She stressed that the mentoring aspect of AIM’s loans scheme is just as important as doling out the cash, promising that successful applicants will each have one-to-one access to a mentor hand-picked from AIM’s board and/or leading members.

“They’ll get quarterly business meetings, support on budgeting, cashflow and how to raise secondary finance, particularly focusing on grant applications. Once they’re underway, they’re going to get an awful lot of business training from us,” she said.

“That’s never been available free to anybody before at this level: they’ll be supported before, during and after the loan process. And even if something is going wrong with their business, we can have a good look at that as well.”

Digital is likely to loom large in the business plans of fledgeling independent labels, given the background of disruption not just to traditional physical sales, but also the transition from download sales to streaming access.

Wenham noted that for many indie labels, digital is a big opportunity. “In digital, the costs of setting up and going into the market are considerably less, and considerably less risky: there is no stock sitting around, and no distributors that might not pay you. Once you get three or four bands and position them correctly, you don’t need much money to get them going and be innovative in the digital space,” she said.

“Digital becomes a very reliable global income stream, once music is on the platforms, motoring away. And labels can be far more imaginative and innovative with digital engagement, feeling that they’re not completely clueless about where their bands’ fanbases are. You can become more sure-footed, and won’t suddenly implode because you make a single mistake.”

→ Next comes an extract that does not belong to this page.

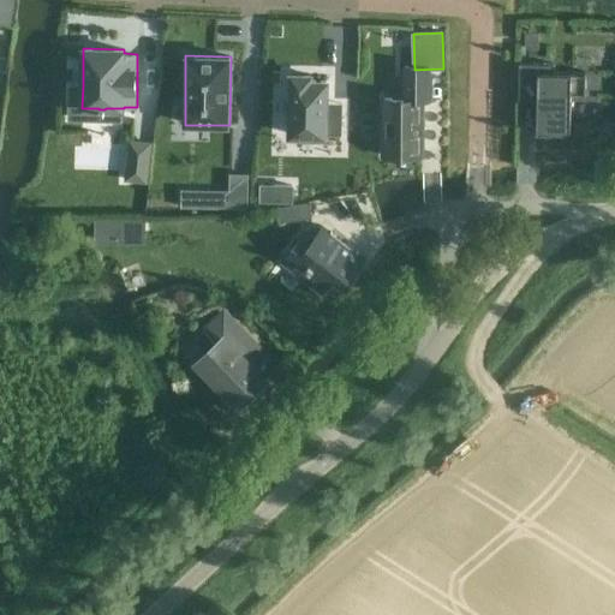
[(585,73),(554,73),(554,64),(520,64),(520,63),(519,63),(519,99),(520,99),(520,97),(538,99),(537,131),(536,131),(536,132),(572,133),(572,131),(571,131),(572,96),(584,96),(584,97),(586,97),(586,72),(585,72),(585,73)]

She also said independents stand to benefit from the growth in streaming, despite the ongoing industry debate over whether payouts from Spotify and other services will help artists and labels alike sustain their businesses.

“Spotify is a startup too. When that business scales, and the reach is global, two things will happen. One is that people will stop bitching about the streaming versus sales argument. It’s out there, and it isn’t going to go away,” said Wenham.

“Also, the rates will be adjusted. It will become more like a retail business, because it IS a substitution for retail. In time, the rates will be adjusted to look like retail. And in the meantime, independents are able to manage their overheads and costs to be in line with the emergent format.”

She noted that 10 years ago, AIM’s board was entirely made up of record labels, while now those board members’ companies are also active in areas including publishing, management, live and merchandise.

“Still, all of those activities are based around the core A&R role. You can take a nice big picture of Arctic Monkeys or Adele and stick it with this story as proof. They’re not militant, although they’ve been vocal, but you can see how comfortable they are with their record company,” she said.

“Last year, the independents had their best year for 10 years. The market is open. The independent sector has always been agile, pragmatic, adventurous and smart, and very close to the ground on A&R. In 2014, those are the ingredients for success if ever I heard them.”

Wenham also alluded to future announcements from AIM that will emphasise the role independent labels play in helping artists negotiate the choppy digital waters. “If I could ever wave a magic wand – and I am going to be waving a magic wand in June – it would differentiate the indie sector from the majors,” she said. “We regard artists as equals – partners – and we’re on that journey together.”